◆ **THE PROBLEM**
In the copy, every record below must appear exactly as given, and no picture may appear.

TASK DATA: Begin

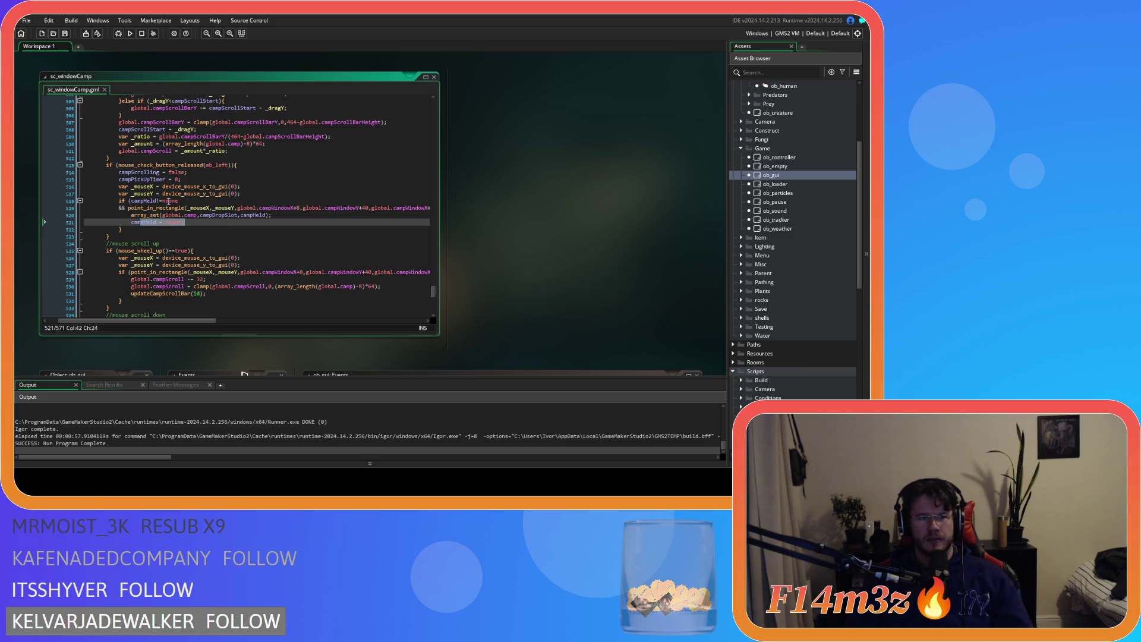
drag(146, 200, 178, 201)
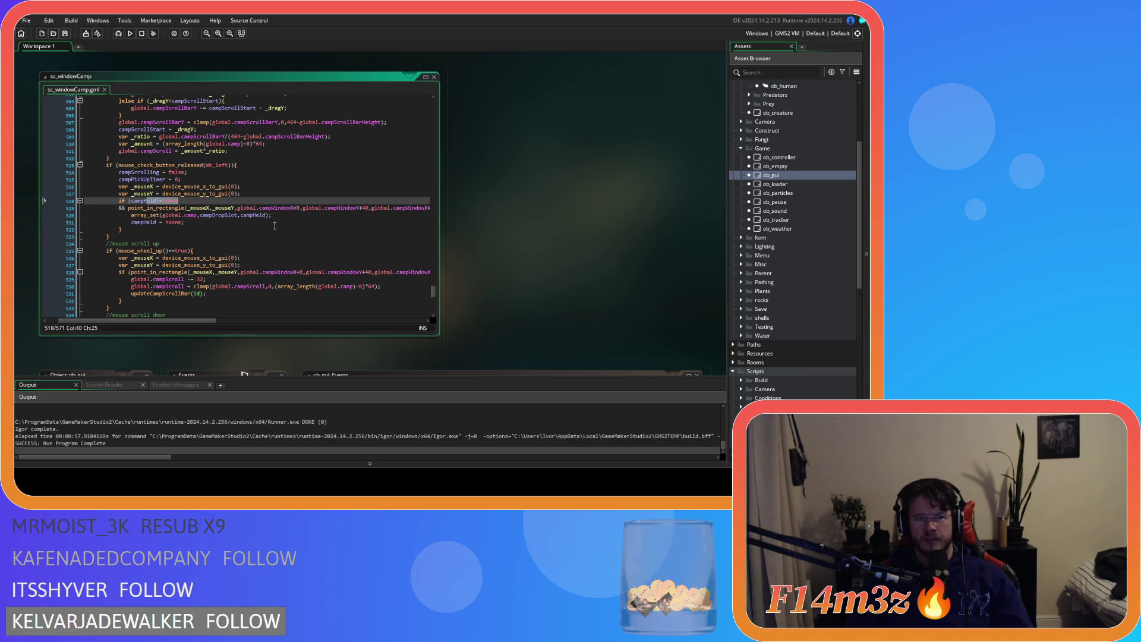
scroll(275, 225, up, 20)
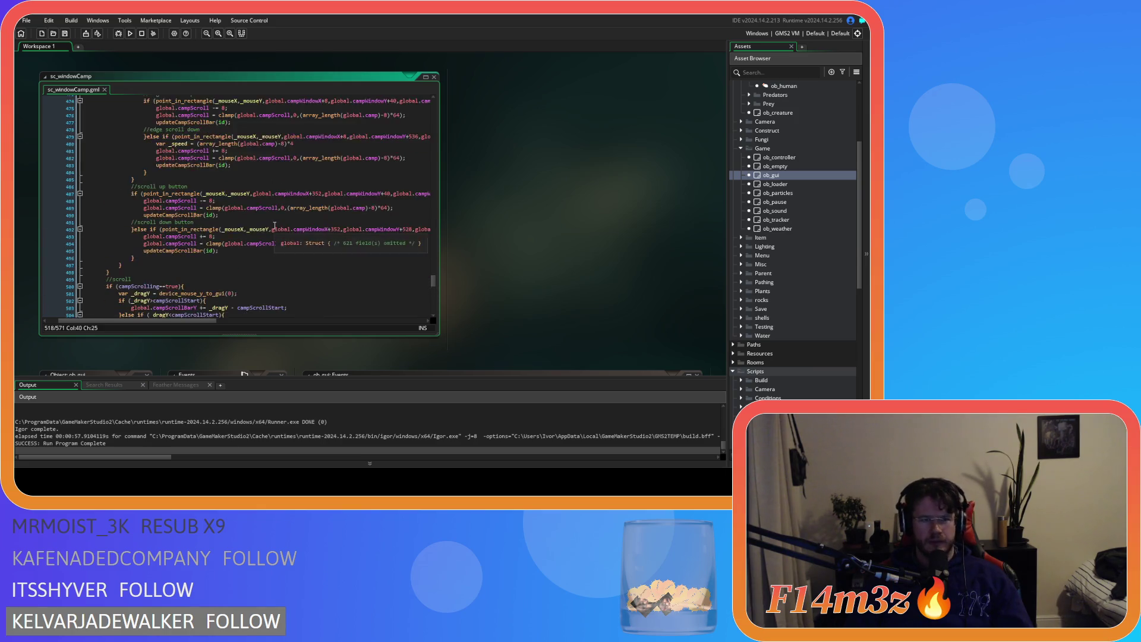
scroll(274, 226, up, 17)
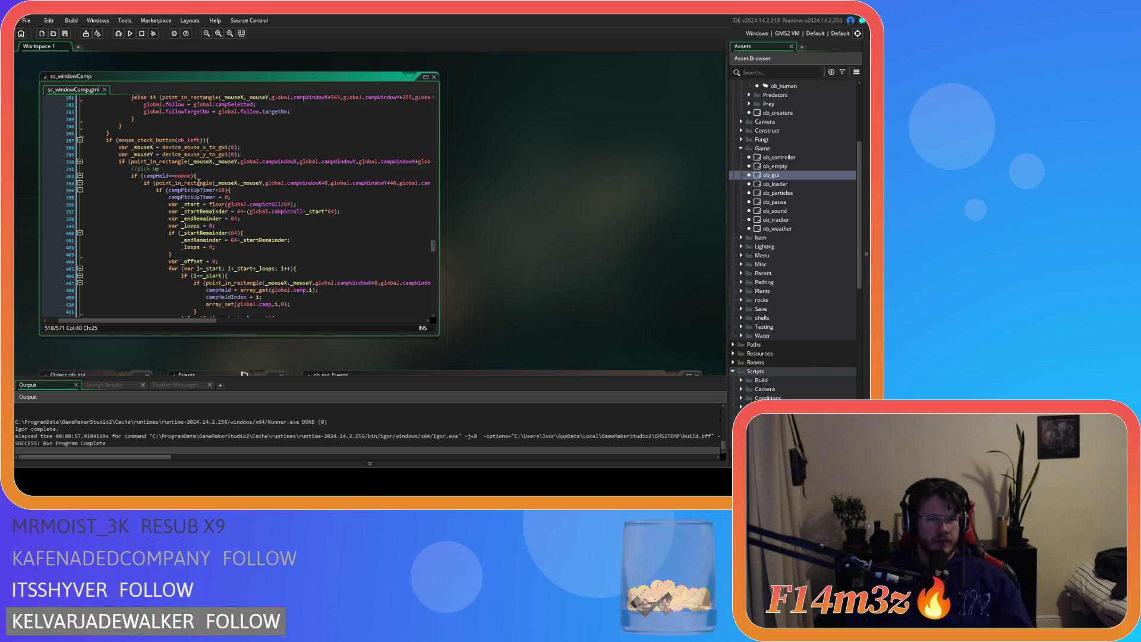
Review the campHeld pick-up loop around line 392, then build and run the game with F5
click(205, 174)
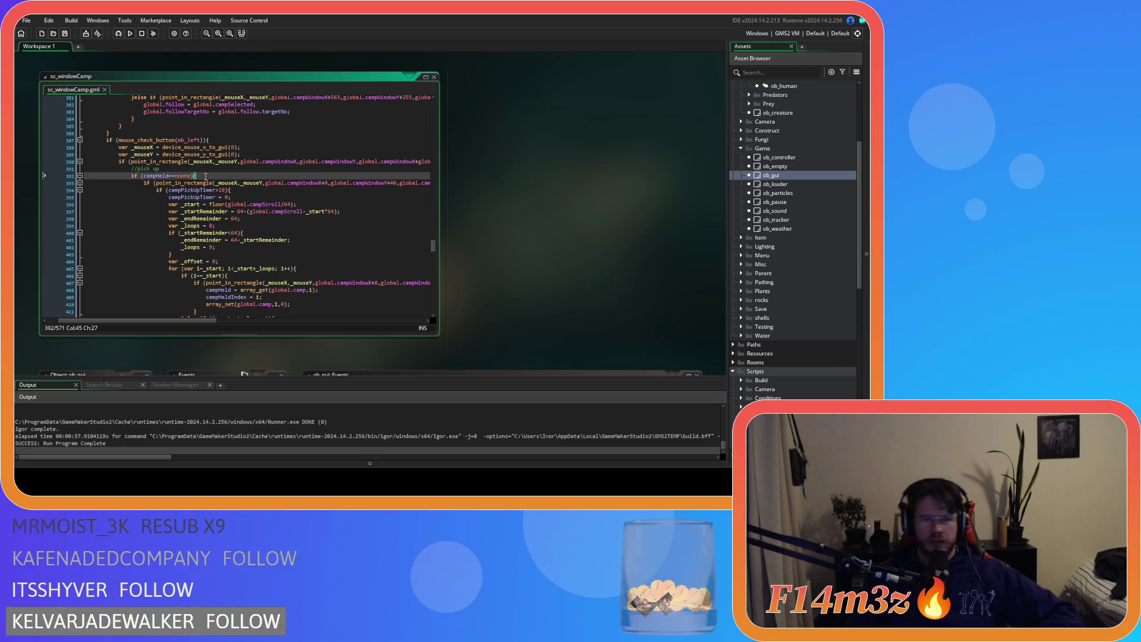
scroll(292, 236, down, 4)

TASK DATA: End

◆ **ANSWER SECTION**
drag(146, 200, 178, 201)
scroll(275, 225, up, 20)
scroll(274, 226, up, 17)
Review the campHeld pick-up loop around line 392, then build and run the game with F5
click(205, 174)
scroll(292, 236, down, 4)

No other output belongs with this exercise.